Ich würde sagen: trommelt ein paar Freunde zusamment und probiert es aus! Und lasst euch auf ein kleines Gedankenspiel ein: Was wäre, wenn es mehr Initiativen dieser Art gäbe? In Bremerhaven kann man erleben, dass Nachhaltigkeit ein Prozess ist. Im Atlantic Hotel ist weniger mehr, und man hat zum Beispiel die Auswahl auf dem Frühstücksbuffet reduziert. Exotische Früchte sind mit dem grünen Gedanken nicht vereinbar, und stattdessen gibt man regionalen Produkten des Vorzug.

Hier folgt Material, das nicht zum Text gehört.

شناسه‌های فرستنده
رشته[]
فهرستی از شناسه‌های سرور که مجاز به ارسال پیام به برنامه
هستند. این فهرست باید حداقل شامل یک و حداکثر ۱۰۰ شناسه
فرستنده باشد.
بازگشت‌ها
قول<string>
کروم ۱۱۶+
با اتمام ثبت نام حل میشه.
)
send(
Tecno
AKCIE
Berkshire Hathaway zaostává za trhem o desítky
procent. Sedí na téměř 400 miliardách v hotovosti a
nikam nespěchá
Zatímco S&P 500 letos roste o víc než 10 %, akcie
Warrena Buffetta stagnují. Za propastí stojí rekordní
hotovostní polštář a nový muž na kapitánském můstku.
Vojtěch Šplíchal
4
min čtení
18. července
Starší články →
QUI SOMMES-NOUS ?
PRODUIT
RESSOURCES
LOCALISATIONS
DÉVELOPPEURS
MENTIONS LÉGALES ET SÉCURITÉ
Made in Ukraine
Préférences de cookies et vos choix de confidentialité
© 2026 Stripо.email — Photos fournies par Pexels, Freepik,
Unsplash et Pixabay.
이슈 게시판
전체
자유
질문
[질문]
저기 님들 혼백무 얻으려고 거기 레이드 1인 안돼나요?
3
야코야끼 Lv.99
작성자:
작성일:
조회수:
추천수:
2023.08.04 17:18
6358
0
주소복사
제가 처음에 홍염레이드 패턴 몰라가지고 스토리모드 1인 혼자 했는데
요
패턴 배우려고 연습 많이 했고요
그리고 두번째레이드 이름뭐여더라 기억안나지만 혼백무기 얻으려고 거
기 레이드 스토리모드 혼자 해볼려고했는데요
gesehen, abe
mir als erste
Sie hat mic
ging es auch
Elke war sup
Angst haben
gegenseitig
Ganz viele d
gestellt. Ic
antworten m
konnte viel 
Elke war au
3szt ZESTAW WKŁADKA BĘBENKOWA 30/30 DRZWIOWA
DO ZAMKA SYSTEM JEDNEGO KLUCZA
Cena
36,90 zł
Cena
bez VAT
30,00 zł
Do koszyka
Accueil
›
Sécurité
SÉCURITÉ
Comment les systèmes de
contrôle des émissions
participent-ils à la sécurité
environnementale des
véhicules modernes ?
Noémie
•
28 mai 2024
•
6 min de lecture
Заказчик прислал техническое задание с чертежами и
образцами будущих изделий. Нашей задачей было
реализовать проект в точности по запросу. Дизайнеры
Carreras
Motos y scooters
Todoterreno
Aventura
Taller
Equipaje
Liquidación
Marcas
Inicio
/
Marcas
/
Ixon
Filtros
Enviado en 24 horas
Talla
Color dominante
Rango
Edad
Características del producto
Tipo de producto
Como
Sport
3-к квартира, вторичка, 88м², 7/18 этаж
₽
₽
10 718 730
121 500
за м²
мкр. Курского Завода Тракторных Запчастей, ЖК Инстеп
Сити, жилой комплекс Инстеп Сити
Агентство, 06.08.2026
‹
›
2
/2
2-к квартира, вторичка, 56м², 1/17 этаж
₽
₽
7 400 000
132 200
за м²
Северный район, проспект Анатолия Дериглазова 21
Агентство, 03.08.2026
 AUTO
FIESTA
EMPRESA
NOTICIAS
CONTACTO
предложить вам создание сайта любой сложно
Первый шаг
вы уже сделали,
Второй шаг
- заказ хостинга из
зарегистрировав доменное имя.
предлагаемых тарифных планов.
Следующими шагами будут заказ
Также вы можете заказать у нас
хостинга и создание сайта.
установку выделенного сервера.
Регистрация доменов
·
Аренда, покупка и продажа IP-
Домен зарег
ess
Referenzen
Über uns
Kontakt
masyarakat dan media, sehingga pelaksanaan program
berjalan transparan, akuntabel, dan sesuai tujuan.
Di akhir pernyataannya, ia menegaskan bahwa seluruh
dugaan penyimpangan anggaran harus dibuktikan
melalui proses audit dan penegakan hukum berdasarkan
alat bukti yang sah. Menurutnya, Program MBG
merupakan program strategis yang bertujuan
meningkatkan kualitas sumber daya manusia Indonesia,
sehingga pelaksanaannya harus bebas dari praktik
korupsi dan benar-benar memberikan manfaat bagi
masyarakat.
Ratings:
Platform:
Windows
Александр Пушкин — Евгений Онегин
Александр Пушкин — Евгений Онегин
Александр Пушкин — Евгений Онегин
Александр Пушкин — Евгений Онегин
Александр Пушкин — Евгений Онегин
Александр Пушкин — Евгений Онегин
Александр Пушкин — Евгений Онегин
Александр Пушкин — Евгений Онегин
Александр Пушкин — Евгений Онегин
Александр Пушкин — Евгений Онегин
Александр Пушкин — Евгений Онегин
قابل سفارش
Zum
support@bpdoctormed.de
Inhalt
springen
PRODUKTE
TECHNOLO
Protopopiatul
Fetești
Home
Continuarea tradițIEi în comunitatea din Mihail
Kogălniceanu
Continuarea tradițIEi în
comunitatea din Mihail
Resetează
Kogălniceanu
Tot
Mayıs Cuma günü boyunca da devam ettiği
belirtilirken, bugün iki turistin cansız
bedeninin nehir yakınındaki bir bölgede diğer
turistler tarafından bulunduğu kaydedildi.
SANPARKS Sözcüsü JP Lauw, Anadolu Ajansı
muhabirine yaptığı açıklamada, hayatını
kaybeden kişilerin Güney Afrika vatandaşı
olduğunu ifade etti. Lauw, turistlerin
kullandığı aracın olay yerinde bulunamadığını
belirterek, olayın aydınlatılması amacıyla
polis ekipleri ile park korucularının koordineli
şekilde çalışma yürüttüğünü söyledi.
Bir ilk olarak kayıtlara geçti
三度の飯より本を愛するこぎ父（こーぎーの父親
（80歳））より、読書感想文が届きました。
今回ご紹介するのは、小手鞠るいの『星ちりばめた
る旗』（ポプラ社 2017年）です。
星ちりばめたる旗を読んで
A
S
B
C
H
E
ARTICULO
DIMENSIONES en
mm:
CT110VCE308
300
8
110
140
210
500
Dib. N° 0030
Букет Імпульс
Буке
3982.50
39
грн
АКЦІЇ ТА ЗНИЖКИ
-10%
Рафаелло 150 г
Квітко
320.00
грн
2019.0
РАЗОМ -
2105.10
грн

Eine Strategie, auch auf die Stadt und das Umland wirkt.
Neugierig geworden?
Falls ihr mehr über die wunderbaren Entdeckungen wissen wollt, die ihr in Bremerhaven machen könnt, dann schaut doch einmal auf der Website des Klimahauses vorbei! Die Adresse lautet übrigens: Am Längengrad 8! Wissenswertes über die Seestadt Bremerhaven findet ihr hier. Mein Hoteltipp ist das Atlantic Hotel Sail City, mit einem wunderschönen Ausblick auf´s Wasser. Und hier kommt die Einladung zum Resteessen. Bon appétit!
Offenlegung
Im Rahmen der Jahreshauptversammlung 2021 der VDRJ, der Vereinigung deutscher Reisejournalisten, durfte ich Bremerhaven entdecken. Ich bin Mitglied des PR-Kreises des Verbandes. Der Besuch im Klimahaus war wie das Resteessens Teil des VDRJ-Programms. Ich danke den Mitarbeitern beider Häuser für die spannenden Einblicke und Dörte Behrmann, der Pressesprecherin von Erlebnis Bremerhaven, dafür, dass sie mich in die Seestadt gelockt hat. Ich komme garantiert wieder! Die beschriebenen Eindrücke sind wie immer meine eigenen.
Moin liebe Monika,
auch wenn ich das Klimahaus sehr gut kenne – dein Beitrag hat mich nochmal mitgenommen in diese spannende Wissens- und Erlebniswelt und dafür sage ich herzlich DANKE! Auch dafür, dass du dich so wunderbar hast inspirieren lassen. Dein Beitrag trifft genau den Kern und ich wünsche dir viele Leser:innen. Komm‘ gern als Bloggerin wieder, um deine Bremerhaven-Eindrücke zu vertiefen.
Herzlich, Dörte
Pressereferentin Erlebnis Bremerhaven GmbH
Hallo liebe Monika, schöne Fotos, tolle Gedanken und Eindrücke von deiner Seite. Macht Lust, alles mal in naher Zukunft kennenzulernen.